Der Begriff „Neujahrsvorsätze“ sagt es ja schon: Viele wollen den Start ins neue Jahr als Startschuss zur Veränderung nutzen. Hilft dieses Fokussierung auf das Datum eher bei der Veränderung oder behindert es diese?

Ich halte es da mit einem Zitat, dessen Herkunft ich allerdings nicht weiß: Was hilft, hat Recht! Wenn Menschen ein solch‘ magisches Datum als Anfangsanker brauchen und sie darin unterstützt, in die Veränderung zu kommen, dann ist doch alles gut, oder? Ob das dann auch in eine nachhaltige Veränderung führt, das steht auf einem anderen Blatt Papier. Ich glaube aber nicht, dass das Datum hinderlich ist. Es ist eben nur kein Garant für den Erfolg. Leider untersucht FORSA nur den Veränderungserfolg für die Neujahrs-Vorsätze. Zu den unterjährig begonnenen Veränderungsvorhaben gibt es keine Daten.
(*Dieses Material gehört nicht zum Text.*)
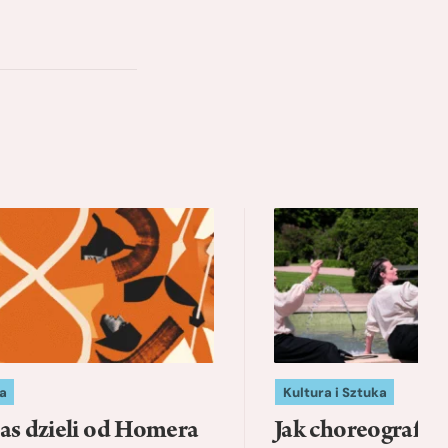
a
Kultura i Sztuka
as dzieli od Homera
Jak choreografia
Ich ermutige die Menschen immer, sich einen Ort der Stille zu suchen, dort innezuhalten und in sich hineinzuhören. Wenn es draußen still wird, wird der Lärm im Inneren hörbar. Und wer sich dann zuhört, hört auch, ob der Veränderungswunsch auch tatsächlich der eigene Wunsch ist.

Sie starten jedes Jahr am 1. Januar eine Neujahrswanderung, um den Blick auf das Kommende zu richten. Wissen Sie schon, was Sie da diesmal erwarten wird?
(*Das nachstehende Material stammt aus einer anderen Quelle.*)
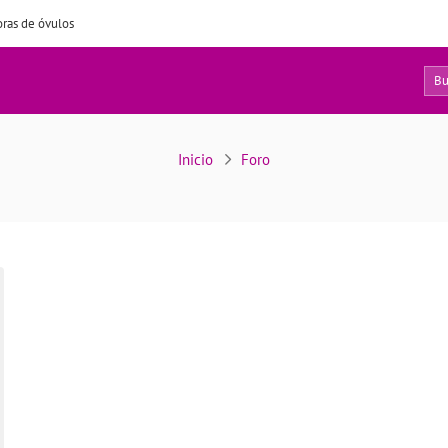
ras de óvulos
0
Usuarios
Inicio
Foro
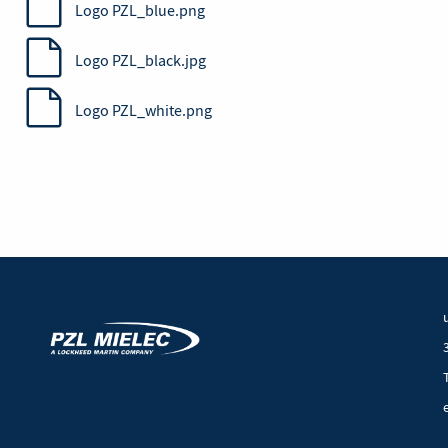
Mielec
Logo PZL_blue.png
Logo PZL_black.jpg
Logo PZL_white.png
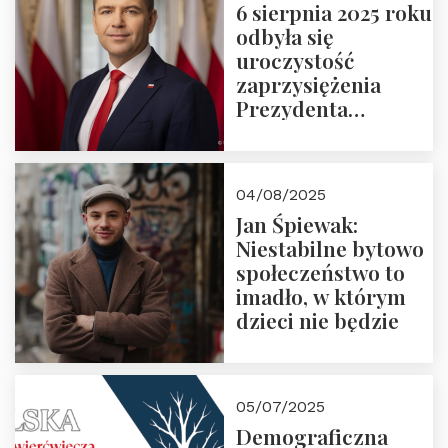
6 sierpnia 2025 roku
odbyła się
uroczystość
zaprzysiężenia
Prezydenta
Rzeczypospolitej
Polskiej Pana
Karola
04/08/2025
Nawrockiego
Jan Śpiewak:
Niestabilne bytowo
społeczeństwo to
imadło, w którym
dzieci nie będzie
05/07/2025
Demograficzna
Nein, weil ich ja nie weiß, wohin es mich treibt. Ich laufe einfach los und schaue, was passiert. Ich nehme mir nichts vor. Während meiner Wanderung lass‘ ich die Gedanken kommen und gehen. Und irgendwann ist es auch bei mir soweit und es stellt sich ein Gefühl der Gewissheit und der inneren Ruhe ein. Dann sehe ich ganz deutlich, was ich mir für das vor mir liegende Jahr wünsche. Wirklich wünsche. Und dann rufe ich zuhause an und lasse mich abholen. Egal, wo ich gelandet bin. Ob ich 5 oder 30 Kilometer von zuhause entfernt bin. Meine Familie soll an meinem Weg teilhaben. Zumindest an einem kleinen Stück.